Il en faut de la confiance dans la tâche choisie

sous ce gril qui incline à favoriser l’indolence,
 
pour qu’ensemble nous soyons à nous faire cagnarder,

jusqu’à en perdre toute sensation de démesure

tels des plongeurs saisis par le vertige des grands fonds,
 
comme si l’or de légumes futurs valait nos vies.

 

Assolement

Il n’est guère de jardin qui d’abord ne soit secret
longtemps avant de prendre forme dans la terre meuble,
par longues cannes provençales, croisées et liées,
plantées sur une terre travaillée, jamais croûteuse,
nouées comme des tipis d’Indiens nord-américains.

Dans la phase toujours subreptice où on les prépare,
verger, potager, deviennent remparts anti laideur ;
leurs plants scrutent l’horizon comme d’un chemin de ronde
vers l’environnement des menaces non figurées
alors que se poursuit silencieusement la croissance.

A l’inverse le danger ne renonce pas non plus,
opposant à l’endroit et lui demeurant limitrophe,
voisinage si proche dans l’espace et dans le temps,
en fonction duquel il faudra endosser les récoltes
indépendamment de la projection du  jardinier.
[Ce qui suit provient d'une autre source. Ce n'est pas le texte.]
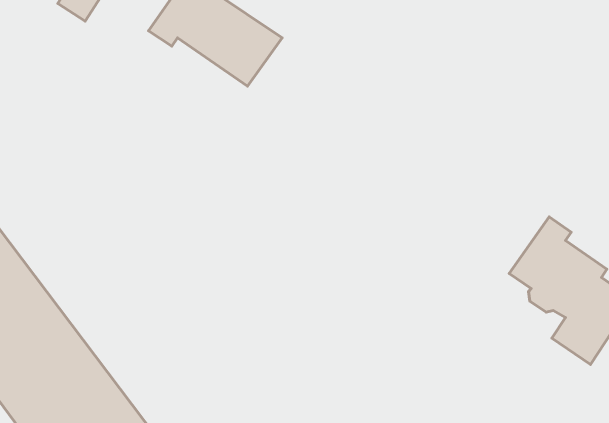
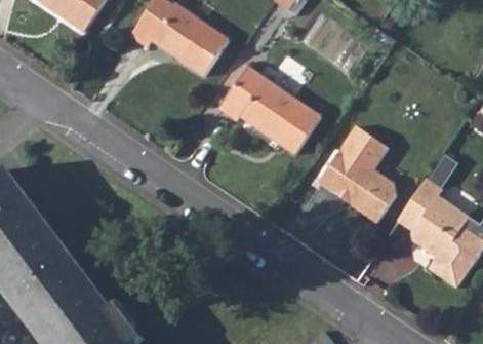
building: none -> [216,68,317,155]
building: none -> [318,124,397,221]

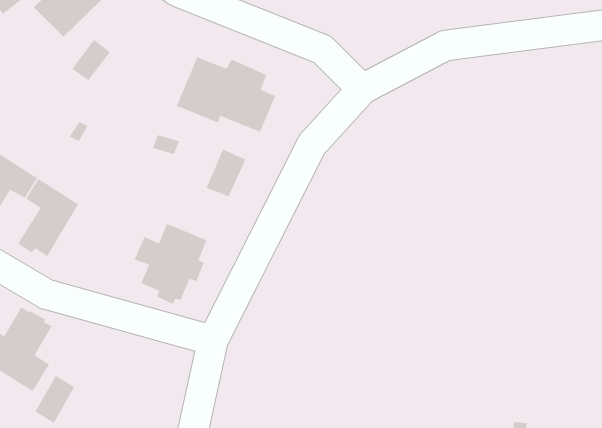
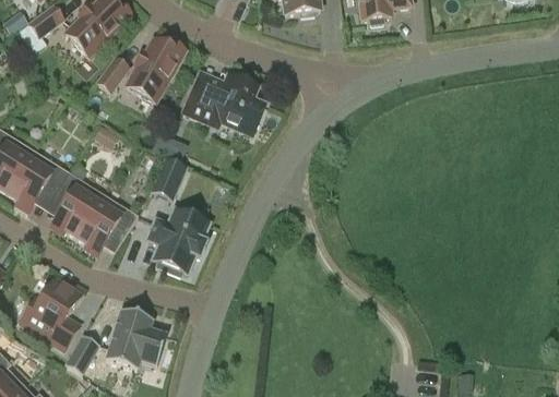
building: none -> [124,37,185,103]
building: [205,149,246,198] -> [151,158,185,198]
building: none -> [75,194,136,255]
building: none -> [105,310,166,370]

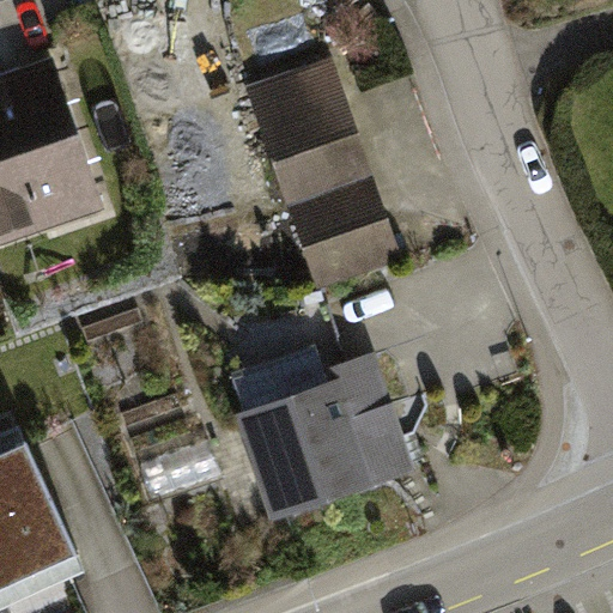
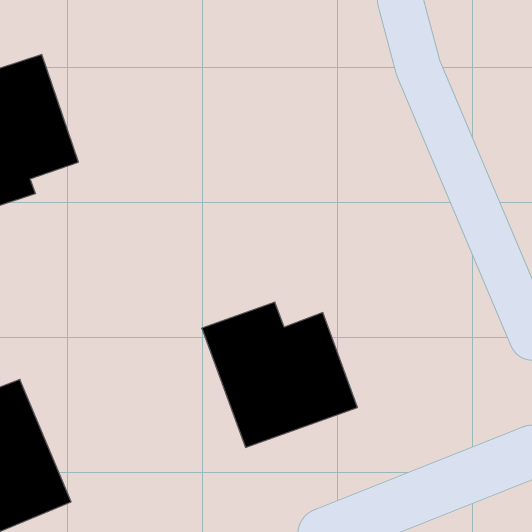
building: [249,62,368,198] -> none
building: [291,182,399,289] -> none

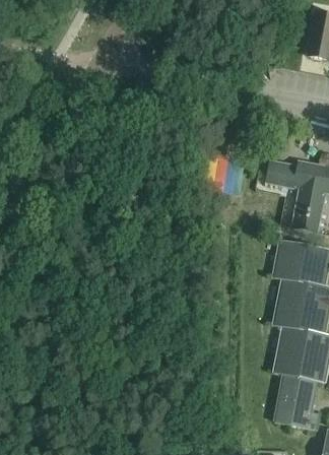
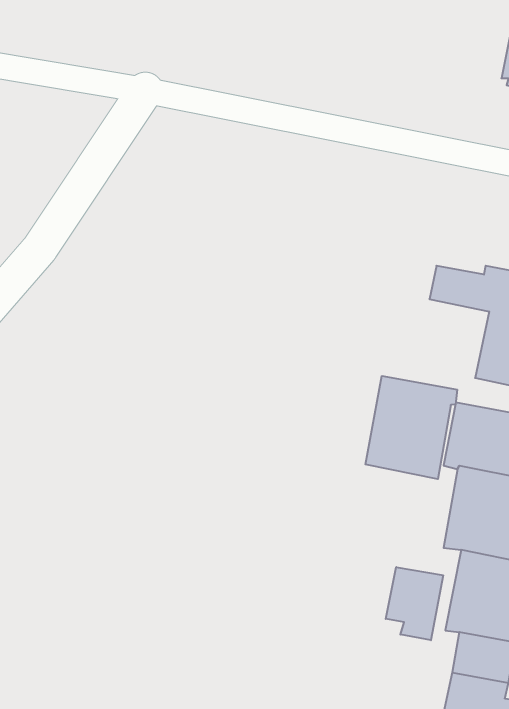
building: none -> [365,376,457,479]
building: none -> [386,567,443,640]

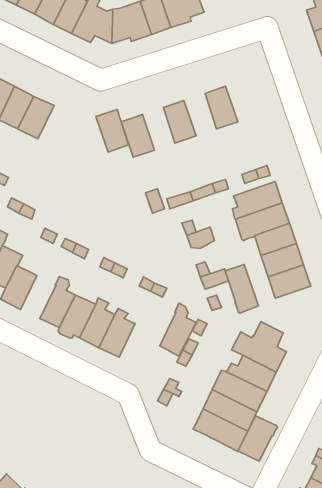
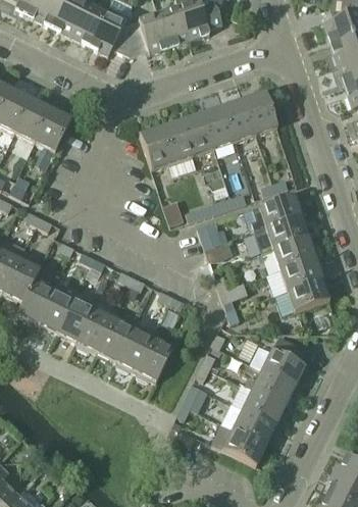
building: none -> [243,92,276,135]
building: none -> [201,106,234,149]
building: [96,109,128,152] -> [159,120,192,163]
building: [225,264,258,313] -> none
building: none -> [37,282,75,333]
building: [160,303,196,356] -> [136,328,172,382]
building: [238,416,277,461] -> none

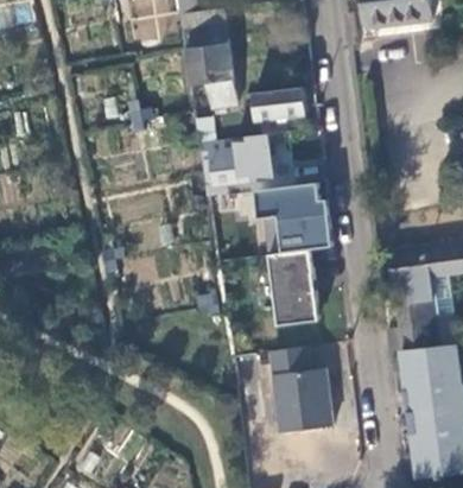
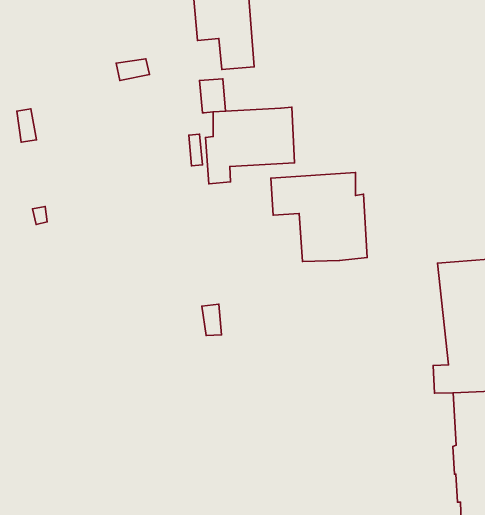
building: [253,89,305,137] -> none
building: [271,252,318,325] -> none
building: [269,347,332,433] -> none

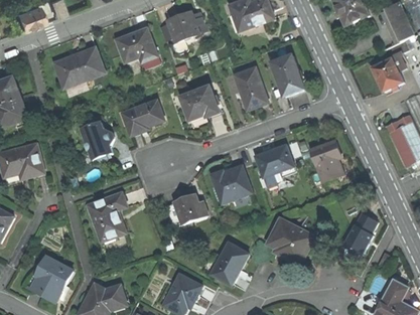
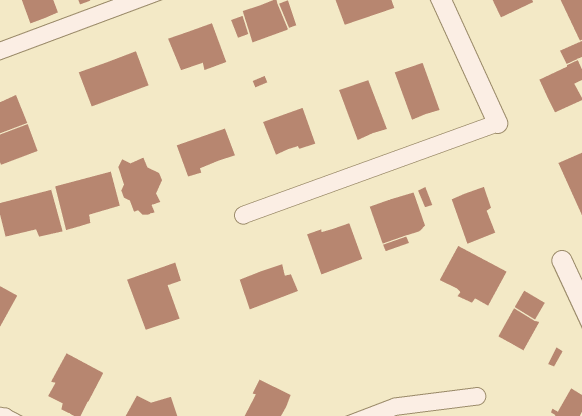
building: none -> [55,171,121,231]
building: [267,218,314,261] -> [439,245,508,306]
building: [211,243,248,285] -> none

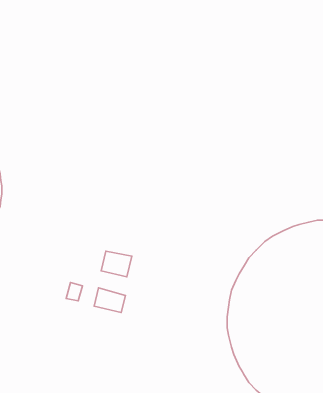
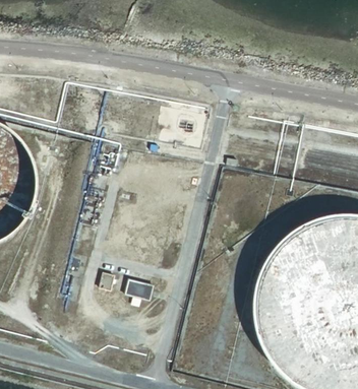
building: [101,251,132,277] -> none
Lieu suspendu, à cet égard analogue au poème
avec sa syntaxe et ce qu’il recèle d’impulsion,
de travail, choix par défaut d’un élément ou d’un autre,
circonscrit dans un cadre et libre d’accéder au ciel,
d’irriguer en gouttes fines les pensées et les âmes.

 

Maladrerie

Henriette. Photo B. Pallen

Maladrerie

Tu es allongée en Sphynx devant moi et me fixes ;
face à face deux immobilités, nos pensées,
ploiements partagés sous le poids de nos existences
dont tu dois dans ta résonance le pressentir.

Nos regards sont pendus longtemps à celui de l’autre
pour un mutisme de toujours intense acuité,
quand bientôt une tienne soudaine lassitude
me remet à ma place de chargé des sorties.

On ne reste pas longtemps libéré de sa tâche
quand, petite reine, vers tes rêves tu t’endors,
l’extinction de chacun de tes sens, radars ou phares
me semble parfois, c’est vrai, durer un temps trop long.

Te voir plutôt une chienne-chat cela m’arrive,
avec tes yeux souvent mi-clos, restés en éveil,
tes façons lentes d’approcher ton mal de caresses,
venir te blottir sur mes genoux malgré ton poids.

Là, nous reprenons nos silences d’inséparables
comme si nulle foudre ne pouvait nous toucher ;
sans doute aussi à la lisière entre les espèces
tu goûtes, experte, nos minutes de douceur.